Michael Childers

Since the 1960s, Michael Childers has been producing photographic portraits of famous people. His long connection to the world of celebrity has given him access to many iconic film stars, artists, and writers of our time—particularly those who make up the creative culture of Southern California and those with ties to Palm Springs. His subjects have included Andy Warhol, David Hockney, E. Stewart Williams, Sissy Spacek, Demi Moore, Ringo Starr, and numerous others. As a local resident and supporter of the museum’s photography program, Childers has been an important contributor to the collection—donating his own works and those of his friends and colleagues.

Childers has been photographing artist David Hockney since their friendship began in 1968. The swimming pool is a recurring subject of Hockney’s paintings. For his portrait Hockney at Rising Glen, Childers asked Hockney to dress in a white suit and sit in an inflated raft in Childers’ Hollywood Hills swimming pool. Hockney appears casual and relaxed. As the viewer’s eye scans the surface of the surrounding water, it is drawn to the ball in the upper left corner.

Childers received his first camera at age 14 and provided photographs for his high school newspaper. In 1962, he moved to Los Angeles to study at UCLA. To support himself, he photographed celebrity musicians and actors, crediting Hollywood photographer George Hurrell as a major influence. His personal relationship and work with filmmaker John Schlesinger, beginning in 1968, also had a major influence on his life and career. Childers moved to Palm Springs in 1998 where he continues to live and work.

Michael Childers, David Hockney at Rising Glen, Hollywood, 1978, gelatin silver print, 16 x 20 inches. Gift of the artist, 47-2004.

Claire Falkenstein

Through her long career, Claire Falkenstein explored a variety of media in her sculpture, drawings, paintings, prints, and jewelry. An Oregon native, she received her BA degree from UC Berkeley in 1930, and in 1933 received a grant to study with artist Alexander Archipenko at Mills College in Oakland. Inspired by the work of such artists as Naum Gabo and László Moholy-Nagy, Falkenstein began her career working mainly with clay to create abstract ceramic sculptures. However, in the 1940s, she began working with other materials—sheet aluminum, wire, glass, and plastic—and after meeting artists Richard Diebenkorn and Clyfford Still, she began to produce paintings.
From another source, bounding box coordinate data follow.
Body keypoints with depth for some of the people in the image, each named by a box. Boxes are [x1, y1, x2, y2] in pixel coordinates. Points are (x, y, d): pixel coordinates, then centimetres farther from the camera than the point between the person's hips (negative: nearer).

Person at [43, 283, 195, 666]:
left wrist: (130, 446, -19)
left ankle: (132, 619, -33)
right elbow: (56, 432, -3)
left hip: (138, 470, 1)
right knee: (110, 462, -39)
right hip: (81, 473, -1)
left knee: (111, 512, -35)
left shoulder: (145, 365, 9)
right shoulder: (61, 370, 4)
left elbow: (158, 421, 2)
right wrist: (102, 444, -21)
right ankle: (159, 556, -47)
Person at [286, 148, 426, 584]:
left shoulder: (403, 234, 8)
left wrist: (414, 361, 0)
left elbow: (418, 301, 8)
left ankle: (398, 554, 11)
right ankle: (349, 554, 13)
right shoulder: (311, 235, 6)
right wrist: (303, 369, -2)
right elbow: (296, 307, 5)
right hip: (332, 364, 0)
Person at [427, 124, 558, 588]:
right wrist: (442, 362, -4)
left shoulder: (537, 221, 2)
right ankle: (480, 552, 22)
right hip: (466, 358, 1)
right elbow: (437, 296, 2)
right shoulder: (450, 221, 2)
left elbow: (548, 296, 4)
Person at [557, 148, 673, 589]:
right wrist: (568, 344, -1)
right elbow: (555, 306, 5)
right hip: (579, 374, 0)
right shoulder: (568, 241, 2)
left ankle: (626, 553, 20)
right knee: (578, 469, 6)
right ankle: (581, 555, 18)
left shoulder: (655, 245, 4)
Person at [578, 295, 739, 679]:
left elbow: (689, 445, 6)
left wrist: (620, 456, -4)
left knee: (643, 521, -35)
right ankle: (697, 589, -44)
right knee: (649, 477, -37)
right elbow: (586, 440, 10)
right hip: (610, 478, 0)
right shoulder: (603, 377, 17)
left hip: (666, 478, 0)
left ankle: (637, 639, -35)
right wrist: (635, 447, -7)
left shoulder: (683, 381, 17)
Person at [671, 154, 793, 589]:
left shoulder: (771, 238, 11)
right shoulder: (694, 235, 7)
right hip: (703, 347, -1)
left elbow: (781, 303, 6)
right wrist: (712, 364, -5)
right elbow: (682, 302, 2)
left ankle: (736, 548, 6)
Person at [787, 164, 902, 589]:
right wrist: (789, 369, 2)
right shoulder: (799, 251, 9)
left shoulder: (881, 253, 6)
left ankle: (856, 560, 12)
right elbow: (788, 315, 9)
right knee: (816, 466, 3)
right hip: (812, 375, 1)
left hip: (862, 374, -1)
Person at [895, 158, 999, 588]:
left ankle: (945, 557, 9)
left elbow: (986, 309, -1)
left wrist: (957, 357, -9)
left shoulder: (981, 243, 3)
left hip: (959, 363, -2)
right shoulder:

Changing Dimensions, an early painting, confronts the viewer with a multitude of discontinuous abstract shapes. The overlapping planar elements, charged with dynamic diagonal lines, offer tangible form to the intangible concepts of time and motion. In a non-illusionistic manner, this work conveys a sense of depth. The lines form one spatial plane, the shapes exist in another, while the red background creates a sense of deep spatial void. This painting was included in the 1950 exhibition American Painting Today at the Metropolitan Museum of Art in New York.

In 1950 Falkenstein moved her studio to Paris where she began creating open wire sculptures that foregrounded the presence of negative space, establishing the aesthetic vocabulary that she would continue to use throughout her career. While in Paris, Falkenstein associated with Jean Arp and Alberto Giacometti and joined a group of artists that included the American Abstract Expressionists Sam Francis and Paul Jenkins. While in Europe, Falkenstein created several large-scale commissions, including the gates of the eighteenth-century Palazzo Venier de Leoni, which now houses the Peggy Guggenheim Collection, Venice (1961). She relocated to Venice, California in 1963, and executed a number of monumental sculptures in Los Angeles as well as commissions in the Southern California region, including Palm Springs. Later in life, Falkenstein abandoned large, physically demanding metal sculptures and returned to painting until her death in 1997.

Claire Falkenstein (American, 1908-1997), Changing Dimensions, 1948, oil on canvas, frame painted by artist, 36 x 41 inches. Gift of the Falkenstein Foundation, 16-2010.